_Page excerpt:_
────────────────

While Trump proposes budget cuts to Medicaid and Medicare, STDs rise in rural areas

Sexually transmitted diseases are a public health issue. Over the past five years, states like South Carolina have seen a “steep increase” in their sexually transmitted diseases (STDs) numbers. HIV, in the south, has increased in no small part due to a scarcity of preventative drugs. That scarcity comes from prohibitive costs, racism, poverty and general hostilities toward LGBTQ communities. And while major cities like San Francisco and New York are still the most centralized areas for STDs like syphilis, rural America is beginning to see their own uptick in the STD.

────────────────

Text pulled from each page

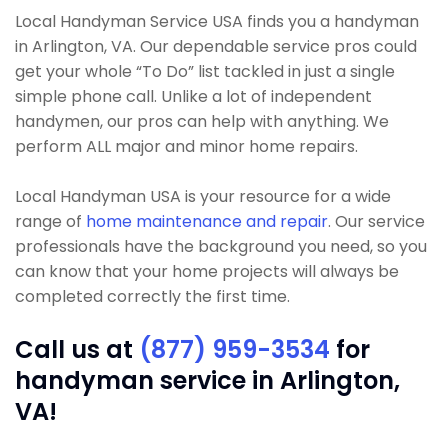
Local Handyman Service USA finds you a handyman
in Arlington, VA. Our dependable service pros could
get your whole “To Do” list tackled in just a single
simple phone call. Unlike a lot of independent
handymen, our pros can help with anything. We
perform ALL major and minor home repairs.
Local Handyman USA is your resource for a wide
range of
home maintenance and repair
. Our service
professionals have the background you need, so you
can know that your home projects will always be
completed correctly the first time.
Call us at
(877) 959-3534
for
handyman service in Arlington,
VA!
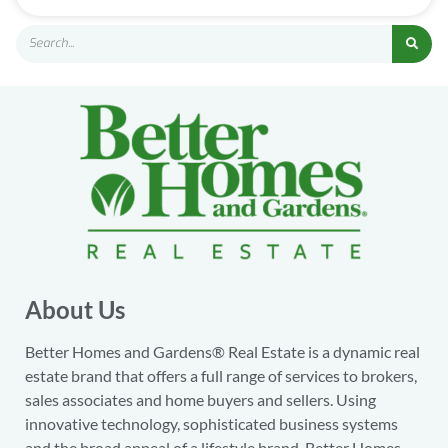
About Us
Better Homes and Gardens® Real Estate is a dynamic real
estate brand that offers a full range of services to brokers,
sales associates and home buyers and sellers. Using
innovative technology, sophisticated business systems
and the broad appeal of a lifestyle brand, Better Homes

────────────────

_Exercise details:_ From the passage on rising STDs, output the part that begins with the words "While Trump proposes" and ends after the words "in the STD.", copied word for word. The material is separate from the passage on rising STDs.

_Exercise answer:_
While Trump proposes budget cuts to Medicaid and Medicare, STDs rise in rural areas

Sexually transmitted diseases are a public health issue. Over the past five years, states like South Carolina have seen a “steep increase” in their sexually transmitted diseases (STDs) numbers. HIV, in the south, has increased in no small part due to a scarcity of preventative drugs. That scarcity comes from prohibitive costs, racism, poverty and general hostilities toward LGBTQ communities. And while major cities like San Francisco and New York are still the most centralized areas for STDs like syphilis, rural America is beginning to see their own uptick in the STD.